Schon wieder ein Tony Ross! Ein neuer Tony Ross! Oder vielmehr ein neuer Tony Ross? Als ob es sonst nichts Neues gäbe. Gibt es, und trotzdem leuchtet „Ein Märchen“ irisierend feengleich im Bilderbuchstapel.

Wer sich an die temperamentvollen, fast karikaturnahen Zeichnungen seiner Bücher der letzten Jahre gewöhnt hat, mit ihren gewagten Perspektiven und bildsprengenden Szenarien, wird diesmal überrascht sein. Zarte pastellgetönte Farbstiftzeichnungen, fein schraffiert, in den lichten Farben eines David Hockney – Tony Ross schlendert in seine Vergangenheit, dort, wo die Geschichte zu Hause ist.

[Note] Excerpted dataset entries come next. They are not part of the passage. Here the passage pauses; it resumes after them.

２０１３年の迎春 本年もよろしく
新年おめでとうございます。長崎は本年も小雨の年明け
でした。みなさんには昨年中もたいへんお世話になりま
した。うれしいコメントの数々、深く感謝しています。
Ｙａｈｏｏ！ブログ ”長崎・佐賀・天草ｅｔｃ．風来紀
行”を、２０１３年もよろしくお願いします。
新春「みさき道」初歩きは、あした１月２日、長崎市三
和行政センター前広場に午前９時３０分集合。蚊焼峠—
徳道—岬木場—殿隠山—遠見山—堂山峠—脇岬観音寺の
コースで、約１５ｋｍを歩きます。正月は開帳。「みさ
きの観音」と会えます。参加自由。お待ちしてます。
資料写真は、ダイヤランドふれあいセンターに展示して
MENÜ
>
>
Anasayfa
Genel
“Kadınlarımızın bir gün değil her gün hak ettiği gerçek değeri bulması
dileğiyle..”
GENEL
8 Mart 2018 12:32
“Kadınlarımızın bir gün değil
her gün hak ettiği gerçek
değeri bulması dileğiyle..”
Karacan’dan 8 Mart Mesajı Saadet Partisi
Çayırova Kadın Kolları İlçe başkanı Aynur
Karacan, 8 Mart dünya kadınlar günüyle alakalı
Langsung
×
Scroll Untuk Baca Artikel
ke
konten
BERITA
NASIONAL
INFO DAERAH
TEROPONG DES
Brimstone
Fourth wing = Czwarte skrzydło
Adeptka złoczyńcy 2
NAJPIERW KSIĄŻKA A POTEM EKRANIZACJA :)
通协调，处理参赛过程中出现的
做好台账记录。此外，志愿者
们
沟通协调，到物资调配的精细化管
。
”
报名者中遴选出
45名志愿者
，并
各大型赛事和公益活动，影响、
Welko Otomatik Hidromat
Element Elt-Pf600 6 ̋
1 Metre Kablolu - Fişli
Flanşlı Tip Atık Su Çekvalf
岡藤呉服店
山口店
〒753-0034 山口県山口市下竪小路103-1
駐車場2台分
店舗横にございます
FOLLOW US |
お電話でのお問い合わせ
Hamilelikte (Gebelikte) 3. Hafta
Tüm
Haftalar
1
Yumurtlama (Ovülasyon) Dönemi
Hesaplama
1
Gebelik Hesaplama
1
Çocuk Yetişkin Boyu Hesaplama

England der zwanziger Jahre – ein grauschwarzer Himmel über einer kleinen Industriestadt – ein Zimmer mit Aussicht auf Hinterhofmauern – und Bessie schleudert wütend ihr Märchenbuch gegen den Ofen. „Warum handeln Bücher nicht von wirklichen Sachen statt von erfundenen?“ Welche Fee würde sich schon in dieses regennasse Drecksnest verirren? Man ahnt es. Es gibt sie natürlich, in Gestalt von Mrs. Gold, einer alten, dicken Dame, die jenseits der Mauer wohnt. Und damit beginnt die lebenslange Freundschaft zwischen Bessie und Daisy, wie sie Mrs. Gold im Alter nennt. In Bessies Alter, denn Mrs. Gold wird immer jünger, feengleicher.

Der Zauber dieses Märchens: Es gibt keine Zauberei. Keine drei Wünsche, keine Verwandlungen durch einen klingenden Elfenstab oder funkelnden Elfenstaub. Nur die zwei Seiten einer Mauer, zwei Welten, die miteinander spielen: Feen werden jünger und zarter, wenn sie glücklich sind (so wie manche Menschen!), Menschen werden älter und dicker, wenn sie unglücklich sind (so wie manche Feen!). Aber keine Angst: Die Moral ist nicht so schlicht gestrickt. Tony Ross ironisiert sein Märchen immer wieder durch kleine, gezeichnete Feen-Kommentare, durch Veränderungen des Lichts und Verfremdungen der Farben.

Und wenn am Ende die „junge“ Daisy Gold ihre „alte“ Freundin Bessie an der Hand führt, könnte man fast auf den Gedanken kommen, daß in Feenfreundschaften immer der eine auf Kosten ... Aber so genau will man es doch nicht wissen. Dazu ist Tony Ross’ Liebeserklärung an seine Geschichte viel zu lebensnah geraten.